The imperfectly acronymed GREMLIN (for Ground-Based Explosive Ordinance Disposal Mobile Laser Interrogation) is an augmentation for ground robots already employed by EOD units in places like Afghanistan that would--if all goes to plan--allow EOD operators to see beneath the ground before they start digging around looking for a suspected IED. Defense contractor BAE Systems already has $2 million in Navy cash on hand to help it look into possible GREMLIN technologies.
The idea: Using some kind of acoustic source, the robot could blast the ground in front of it with sounds waves and study the way those waves are disrupted in order to form an image. A patch of freshly disturbed dirt--especially a patch of freshly disturbed earth concealing a large plastic jug full of chemical explosive or some such--would return different patterns of waves than a nice solid patch of undisturbed hard-packed earth. And with some clever computing work, GREMLIN could turn those vibrational patterns into an image that would give the robot operator some clue as to what's beneath the surface.
In other words, it allows the robot to see underground--like ground-penetrating radar but with a whole new layer of resolution (GPR can detect inconsistencies in the ground like those described above, but it doesn't paint a nice visual picture like GREMLIN presumably would).

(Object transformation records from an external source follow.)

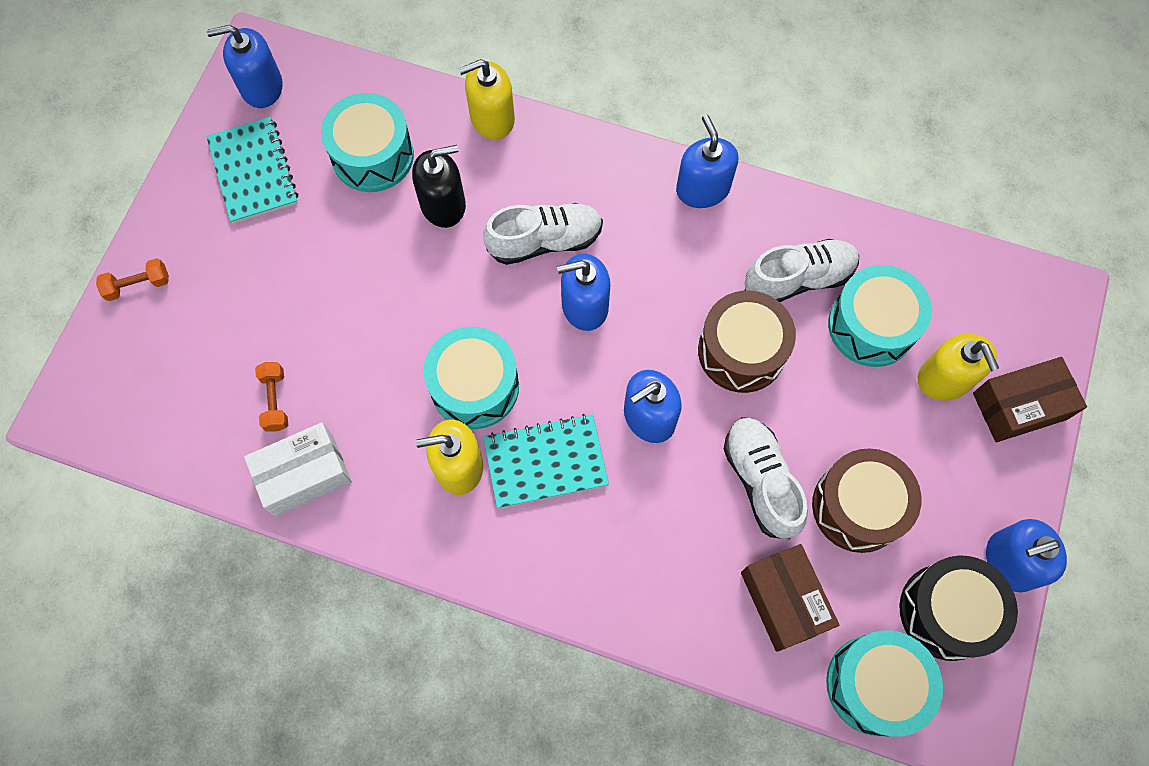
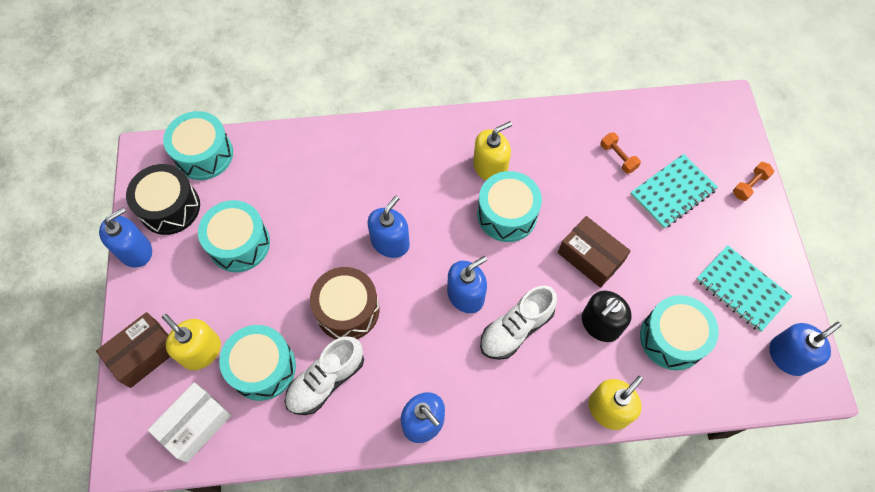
camera: 155 degrees right, 5 degrees down
white box [244,422,352,516] -> white box moved to [148,382,232,463]
turquoise notebook [483,414,609,509] -> turquoise notebook moved to [630,154,718,229]
white shoe [724,417,808,539] -> none
brown box [741,544,839,652] -> brown box moved to [558,216,631,288]
brown drum [812,448,921,553] -> turquoise drum [198,200,270,272]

That's not bad, considering IEDs have become the single biggest threat to coalition troops over the past decade of counterinsurgency. With GREMLIN, the robots do the up-close work, and the humans get a clearer picture of what's going on beneath the ground--when and if they finally get GREMLIN. Danger Room reports that the system has at least three years of initial tests in front of it before a prototype even surfaces.